Sources of fatty acids in hepatic and lipoprotein triacylglycerol: Studies in transgenic mice, and in humans with nonalcoholic fatty liver disease

To investigate the flux of lipid to and from the liver in hypertriglyceridemic mice, and in humans with nonalcoholic fatty liver disease (NAFLD), stable isotopes were used to trace three potential sources of fatty acids stored in the liver and secreted in the blood: serum nonesterified fatty acids (NEFA), dietary fatty acids, and newly-made fatty acids from the de novo lipogenesis (DNL) pathway. Txnip-/- mice were fed an isotopically-labeled chow diet for 15 d to trace de novo cholesterol synthesis and DNL (1-13C1 acetic acid) and liver triacylglycerol (TAG) derived from dietary fatty acids (glyceryl tri(hexandecanoate-d 31). Txnip-/- mice had significantly elevated (P < 0.05) serum NEFA concentrations compared to wild type (WT) littermates, their livers weighed more and contained more TAG and total cholesterol. Liver CE content was elevated despite lower cholesterol fractional synthesis rates (16% d-1 vs. 31% d-1 in Txnip-/- and WT, respectively).

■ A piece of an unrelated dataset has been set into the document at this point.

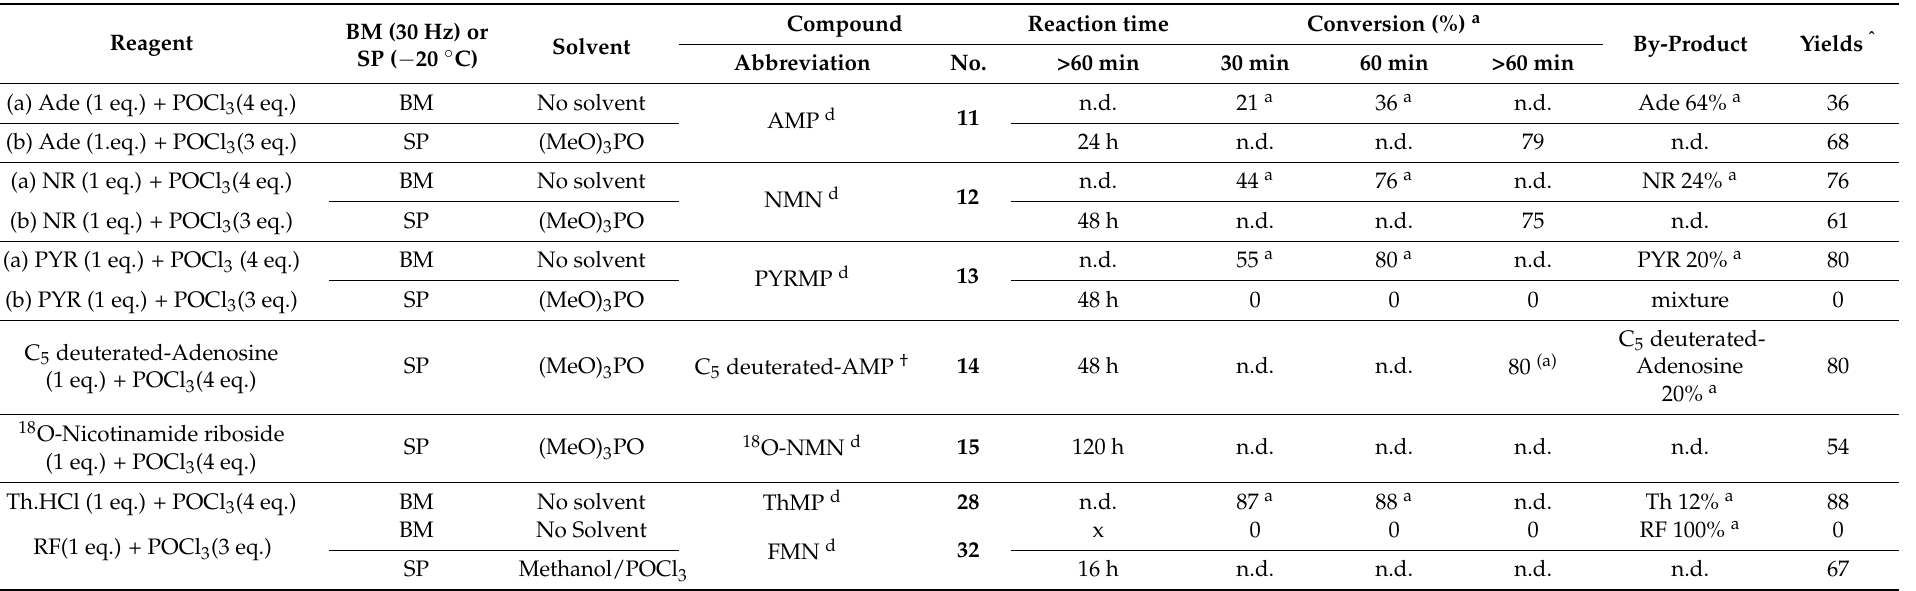
Table 1. Phosphorylation conditions, reaction time, conversions, and isolated yields.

Lipogenesis was significantly greater in Txnip-/- (1.47 +/- 0.08 vs. 0.49 +/- 0.06 mumol/d). To quantitate the sources of hepatic- and serum lipoprotein-TAG in NAFLD, nine patients scheduled for a medically-indicated liver biopsy were infused and fed stable isotopes for 4 d. NAFLD patients were obese with fasting hypertriglyceridemia (3.3 +/- 2.2 mmol/L) and hyperinsulinemia (114 +/- 78 pmol/L). Of the TAG accounted for in liver, 59.0 +/- 9.9% of TAG arose from NEFA, 26.1 +/- 6.7% from DNL, and 14.9 +/- 7.0% from the diet. The pattern of labeling in VLDL was similar to that in liver, and throughout the study, the liver demonstrated reciprocal use of adipose and dietary fatty acids. DNL was elevated in the fasting state and demonstrated no diurnal variation. The data presented in this dissertation support elevated DNL as the primary contributor to liver TAG in Txnip-/-, although increased esterification of fatty acids also contributed to excess liver TAG and CE. Similarly, elevated lipogenesis made a significant contribution to liver fat in NAFLD. In addition to providing strong evidence for targeting lipogenesis as a therapeutic approach for this condition, these quantitative metabolic data document the contribution of peripheral fatty acids to the development of hepatic steatosis in NAFLD.